In a Cochrane review, the effect of donepezil compared to placebo showed benefit as measured on Adas Cog difference of −2.80 points, MD 95% CI −3.74 to −2.10, (P < 0.00001) [32]. There was a difference of 4 points [95% CI −5·73 to −2.28] at 26 weeks when dimebolin was compared with placebo [3], which suggests that dimebolin is at least as effective as donepezil in the treatment of Alzheimer's type dementia.

Although the Ca2+ stabilizing effect may explain some of the biochemical effects in these cultures, this required a higher concentration of 50 μM. In studies on patients with Alzheimer's type dementia by Doody et al., with patients receiving 20 mg tablets, the concentrations are likely to be lower than 0.6 μM, which raises doubt whether this pathway is responsible for its clinical effects and therefore the foremost mechanism of clinical effect is likely to be either based on H1 histamine blockade (which requires low concentrations, with half maximal inhibitory concentration IC50 = 3.4 nM) or an unknown pathway [25].

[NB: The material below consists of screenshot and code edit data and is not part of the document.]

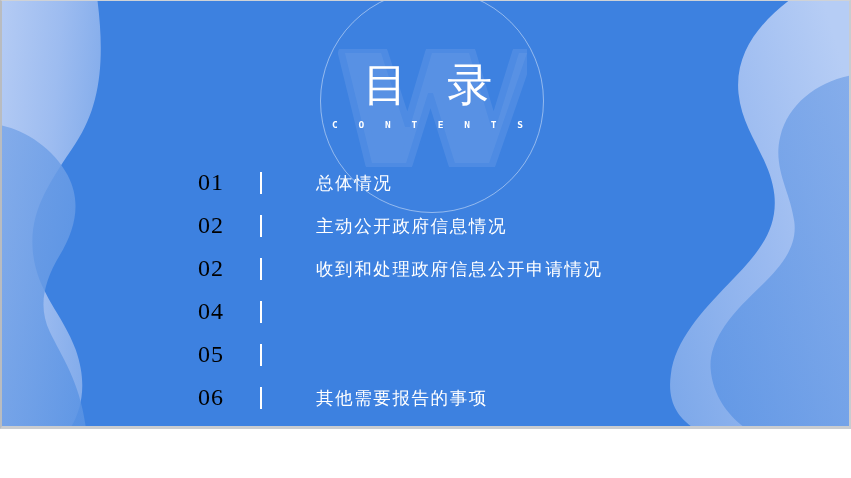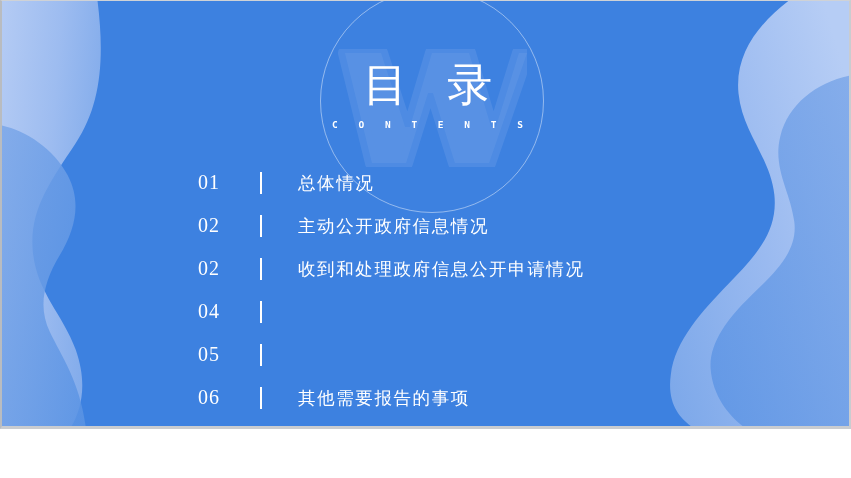--- a/index.html
+++ b/index.html
@@ -100,39 +100,40 @@
   .toc-row {
     position: relative;
     height: 43px;
     display: flex;
     align-items: center;
     padding-left: 196px;
     box-sizing: border-box;
   }
   .toc-num {
     font-family: "Liberation Serif", "DejaVu Serif", serif;
-    font-size: 20px;
-    color: #ffffff;
+    font-size: 24px;
+    color: #000000;
     letter-spacing: 1px;
     width: 62px;
     flex: 0 0 62px;
   }
   .toc-bar {
     width: 2px;
     height: 22px;
     background: #ffffff;
     flex: 0 0 2px;
     margin-right: 36px;
   }
   .toc-label {
     font-family: "Liberation Serif", "DejaVu Serif", serif;
     font-size: 17.5px;
     color: #ffffff;
     letter-spacing: 1.6px;
     white-space: nowrap;
+    margin-left: 18px;
   }
 </style>
 </head>
 <body>
 
 <div id="slide">
 
   <svg class="bg-layer" viewBox="0 0 851 478" preserveAspectRatio="none" xmlns="http://www.w3.org/2000/svg">
     <defs>
       <linearGradient id="gradLeftPale" x1="0" y1="0" x2="1" y2="0.35">

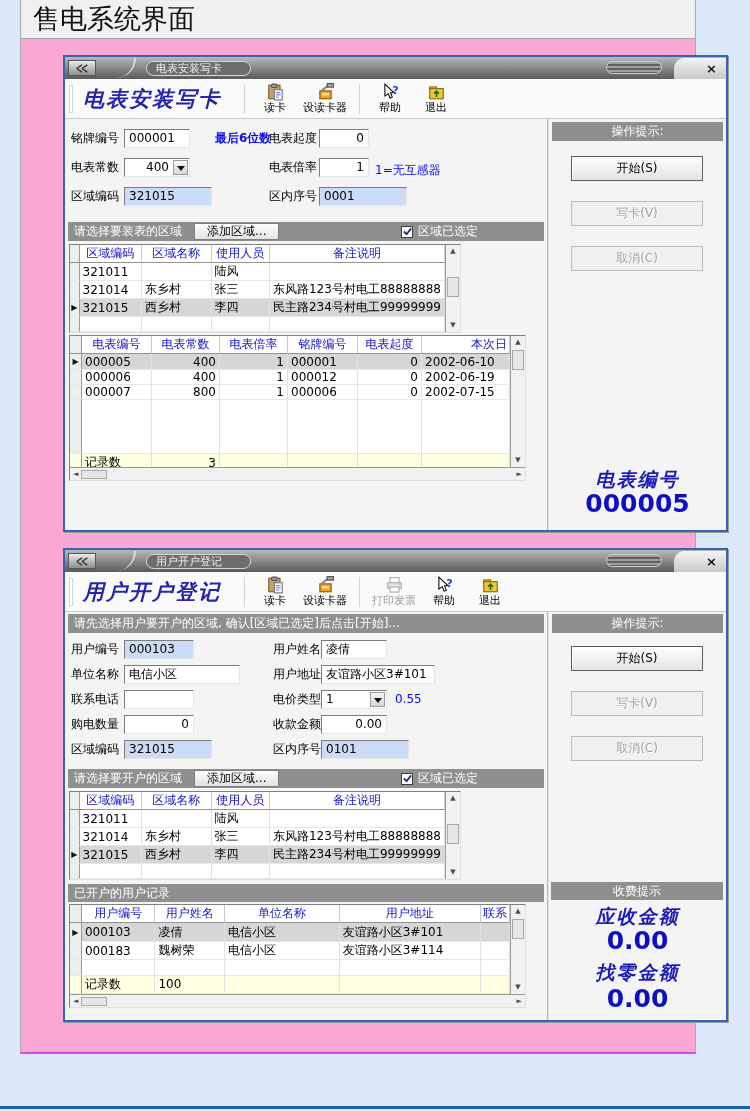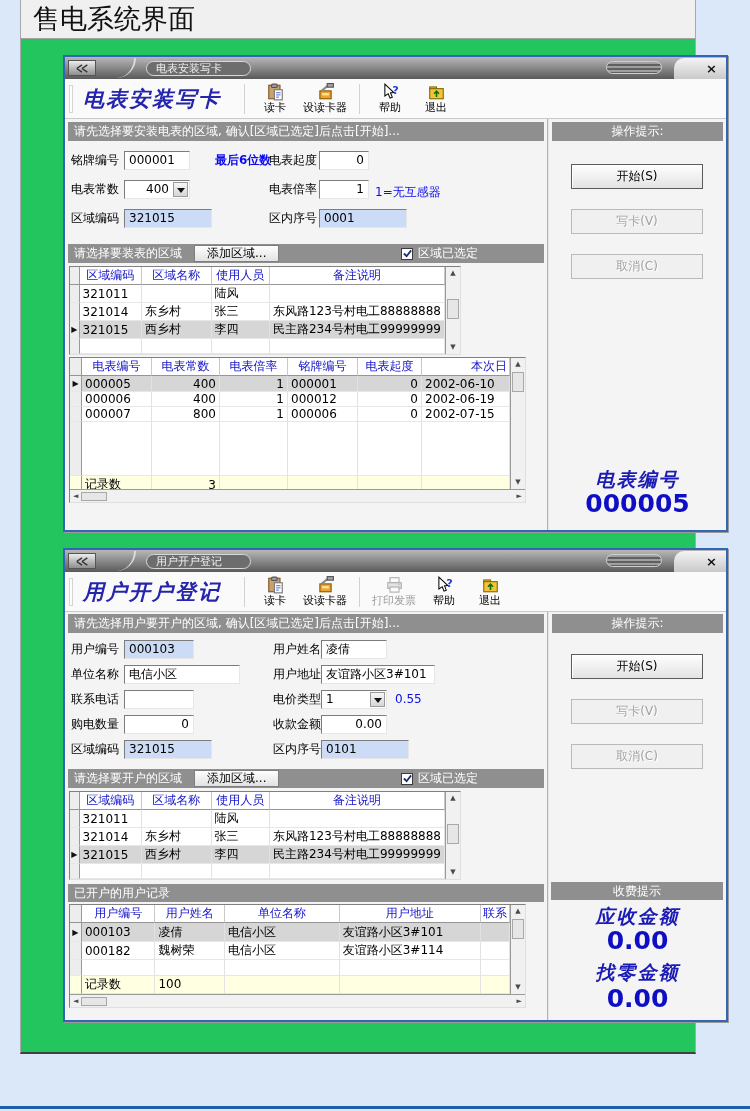--- a/index.html
+++ b/index.html
@@ -1,21 +1,21 @@
 <!DOCTYPE html>
 <html><head>
 <meta charset="utf-8">
 <style>
   * { margin:0; padding:0; box-sizing:border-box; }
   html,body { width:750px; }
   body { font-family:"DejaVu Sans", sans-serif; background:#dbe8fa; position:relative; height:1111px; overflow:hidden; }
 
   .card { position:absolute; left:20px; top:0; width:676px; height:1054px;
-          background:#22c55e; border-left:1px solid #a9a9a9; border-right:1px solid #a9a9a9;
-          border-bottom:2px solid #404040; }
+          background:#f9a8d4; border-left:1px solid #a9a9a9; border-right:1px solid #a9a9a9;
+          border-bottom:2px solid #d946ef; }
   .page-header { height:39px; background:#f0f0f0; border-bottom:1px solid #a3a3a3;
                  font-size:27px; color:#111; line-height:38px; padding-left:12px; }
   .bottom-line { position:absolute; left:0; right:0; bottom:2px; height:3px; background:#1d5fa5; }
 
   
   .win { position:absolute; left:42px; width:665px; border:2px solid #3465b4; background:#f4f4f4;
          box-shadow:1px 1px 0 #9a9a9a; }
   .tbar { height:22px; background:linear-gradient(#b8b8b8,#5a5a5a); display:flex; align-items:center; position:relative; }
   .tlogo { width:28px; height:16px; margin-left:3px; background:linear-gradient(#ececec,#8f8f8f);
            border:1px solid #555; display:flex; align-items:center; justify-content:center; }
@@ -89,21 +89,21 @@
   .vscroll .sarr.top { top:3px; } .vscroll .sarr.bot { bottom:3px; }
   .vthumb { position:absolute; left:1px; right:1px; height:20px; background:#e6e6e6; border:1px solid #a8a8a8; }
   .hscroll { height:13px; border-top:1px solid #9a9a9a; background:#f1f1f1; display:flex; align-items:center;
              padding:0 3px; flex:none; }
   .hthumb { width:26px; height:9px; background:#e6e6e6; border:1px solid #a8a8a8; margin-left:3px; }
   .hscroll .rgt { margin-left:auto; }
 
   
   .btn { position:absolute; left:22px; width:132px; height:25px; display:flex; align-items:center; justify-content:center;
          font-size:12px; color:#000; background:linear-gradient(#fefefe,#e3e3e3); border:1px solid #5c5c5c;
-         box-shadow:inset 1px 1px 0 #fff;margin-top:8px; }
+         box-shadow:inset 1px 1px 0 #fff; }
   .btn.disabled { color:#a2a2a2; background:#f0f0f0; border:1px solid #b9b9b9; box-shadow:none; text-shadow:1px 1px 0 #fff; }
   .blue-kai { position:absolute; width:100%; text-align:center; font-family:"DejaVu Serif", serif;
               font-style:italic; font-weight:bold; font-size:19px; color:#1b1bb5; letter-spacing:2px; }
   .blue-num { position:absolute; width:100%; text-align:center; font-weight:bold; font-size:25px; color:#0e0ec4; line-height:1; }
 </style>
 </head>
 <body>
 
 <div class="card">
   <div class="page-header">售电系统界面</div>
@@ -158,23 +158,20 @@
             <rect x="2" y="3.5" width="6" height="3" fill="#f2c437" stroke="#8a6a00"></rect>
             <rect x="2" y="5" width="12" height="9" fill="#f2c437" stroke="#8a6a00"></rect>
             <path d="M8 12.5 L8 7.5 M5.8 9.5 L8 7.3 L10.2 9.5" stroke="#0d6e0d" stroke-width="1.4" fill="none"></path>
           </svg>
         <span>退出</span>
       </div>
     </div>
 
     <div class="main" style="height:411px;">
       <div class="left">
-        <div class="bar">
-          <span>请先选择要安装电表的区域, 确认[区域已选定]后点击[开始]...</span>
-        </div>
 
         <div class="form" style="height:100px;">
           <span class="lbl" style="left:6px;top:10px;">铭牌编号</span>
           <div class="fld" style="left:59px;top:10px;width:66px;">000001</div>
           <span class="hint" style="left:150px;top:10px;font-weight:bold;">最后6位数</span>
           <span class="lbl" style="left:204px;top:10px;">电表起度</span>
           <div class="fld num" style="left:254px;top:10px;width:50px;">0</div>
 
           <span class="lbl" style="left:6px;top:39px;">电表常数</span>
           <div class="fld combo num" style="left:59px;top:39px;width:66px;">
@@ -560,21 +557,21 @@
               <tr class="selrow">
                 <td class="selc">▶</td>
                 <td>000103</td>
                     <td>凌倩</td>
                 <td>电信小区</td>
                     <td>友谊路小区3#101</td>
                 <td></td>
               </tr>
               <tr>
                 <td class="selc"></td>
-                <td>000182</td>
+                <td>000183</td>
                     <td>魏树荣</td>
                 <td>电信小区</td>
                     <td>友谊路小区3#114</td>
                 <td></td>
               </tr>
               <tr style="height:12px;">
                 <td class="selc"></td>
                     <td></td>
                     <td></td>
                     <td></td>

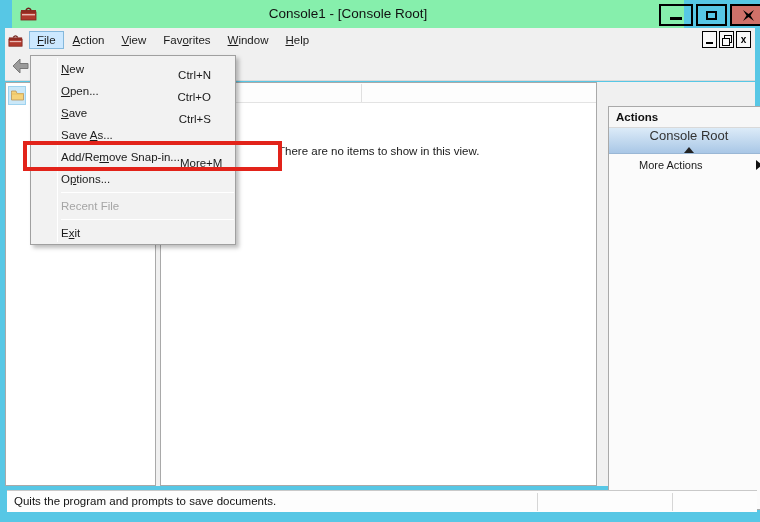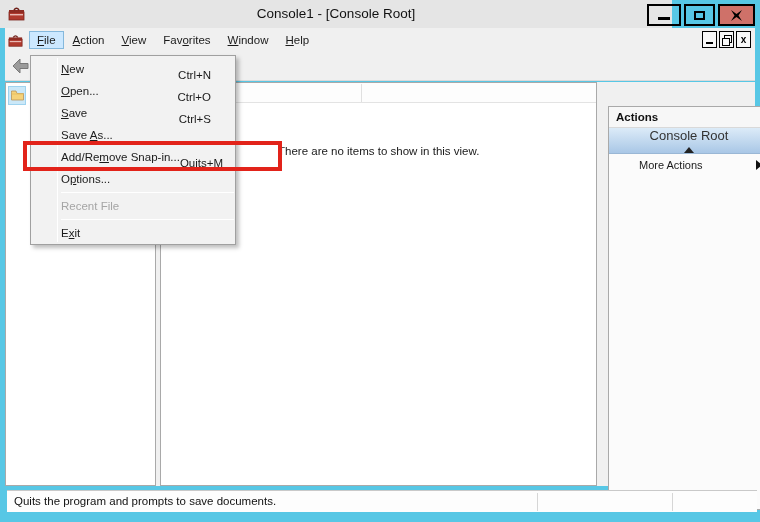--- a/index.html
+++ b/index.html
@@ -1,20 +1,20 @@
 <!DOCTYPE html>
 <html><head>
 <meta charset="utf-8">
 <style>
   html,body{margin:0;padding:0;}
   *{box-sizing:border-box;font-family:"Liberation Sans",sans-serif;}
   .window{position:relative;width:760px;height:522px;background:#57c7e5;overflow:hidden;}
 
   
-  .titlebar{position:absolute;left:0;top:0;width:672px;height:28px;background:#e5e5e5;}
+  .titlebar{position:absolute;left:12px;top:0;width:672px;height:28px;background:#86efac;}
   .title-text{position:absolute;left:0;top:0;width:100%;height:28px;line-height:28px;
     text-align:center;font-size:13.5px;color:#111;}
   .mmc-icon{position:absolute;left:8px;top:5px;width:17px;height:17px;}
   .cap-btn{position:absolute;top:4px;height:22px;border:2px solid #000;display:flex;
     align-items:center;justify-content:center;}
   .btn-min{left:647px;width:34px;}
   .btn-max{left:684px;width:31px;}
   .btn-close{left:718px;width:37px;background:#cf7169;}
   .glyph-dash{width:12px;height:3px;background:#000;margin-top:6px;}
   .glyph-square{width:11px;height:9px;border:2px solid #000;}
@@ -196,21 +196,21 @@
     <div class="dd-item">
       <span class="dd-label"><span></span><u>S</u><span>ave</span></span>
       <span class="dd-shortcut">Ctrl+S</span>
     </div>
     <div class="dd-item">
       <span class="dd-label"><span>Save </span><u>A</u><span>s...</span></span>
       <span class="dd-shortcut"></span>
     </div>
     <div class="dd-item">
       <span class="dd-label"><span>Add/Re</span><u>m</u><span>ove Snap-in...</span></span>
-      <span class="dd-shortcut">Quits+M</span>
+      <span class="dd-shortcut">More+M</span>
     </div>
     <div class="dd-item">
       <span class="dd-label"><span>O</span><u>p</u><span>tions...</span></span>
       <span class="dd-shortcut"></span>
     </div>
     <div class="dd-sep"></div>
     <div class="dd-item disabled">
       <span class="dd-label"><span>Recent File</span></span>
     </div>
     <div class="dd-sep"></div>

Further evaluation of long‐term effects of dimebolin on extracellular levels of β‐amyloid is also required following the interesting finding that in the short‐term dimebolin increases levels of β‐amyloid, which does not fit well with current understanding of pathogenesis of dementia [33].

Conclusion

Taking into account that the burden of dementia is steadily increasing, it is crucial to investigate new treatment strategies that are effective against cognitive and other symptoms of Alzheimer's type dementia. Several different strategies are being tested in parallel, for example, active immunization against amyloid‐β 42 (Aβ) as a treatment for Alzheimer's type dementia. Dimebolin seems to be able to take up the challenge and it is yet to be seen if this evolves as a useful treatment alternative.

In drug safety studies conducted with animals, it appears to have no local irritating effects on gastrointestinal system and at levels up to 5 mg/kg had no significant toxic effects on rats guinea pigs and dogs when given in the dose of 5 mg/kg, and caused reversible changes in liver and kidney at higher dose of 10 mg/kg and 70 mg/kg [34]. In human studies completed so far the side effect profile is not much worse than current treatment options available.

It is possible that H1 blockade may be an important pathway but limited data on H1 blockade affecting memory informs otherwise. There is some evidence from animal studies that impairment of working memory function with clozapine is linked to H1 receptor antagonism [35] and that the pharmacological blockade of H1 receptors (using pyrilamine, a selective H1 receptor antagonist) induce deficits in working memory [36] with marginal improvement in reference memory on the 16‐arm radial‐arm maze (RAM) in rats [35].

Despite of lack of clarity about the exact pathway involved, the clinical effect appears significant. Good tolerability and safety profile of dimebolin warrants its further examination. Further research would help to confirm clinical efficacy, tolerability, and examine molecular mechanisms of its actions in greater depth, which will help improve understanding of neurodegenerative diseases like Alzheimer's type dementia.

Conflict of Interest Statement

AB accepts consultancy fees from Pfizer, Eisai, Lundbeck, Shire and Janssen pharmaceutical.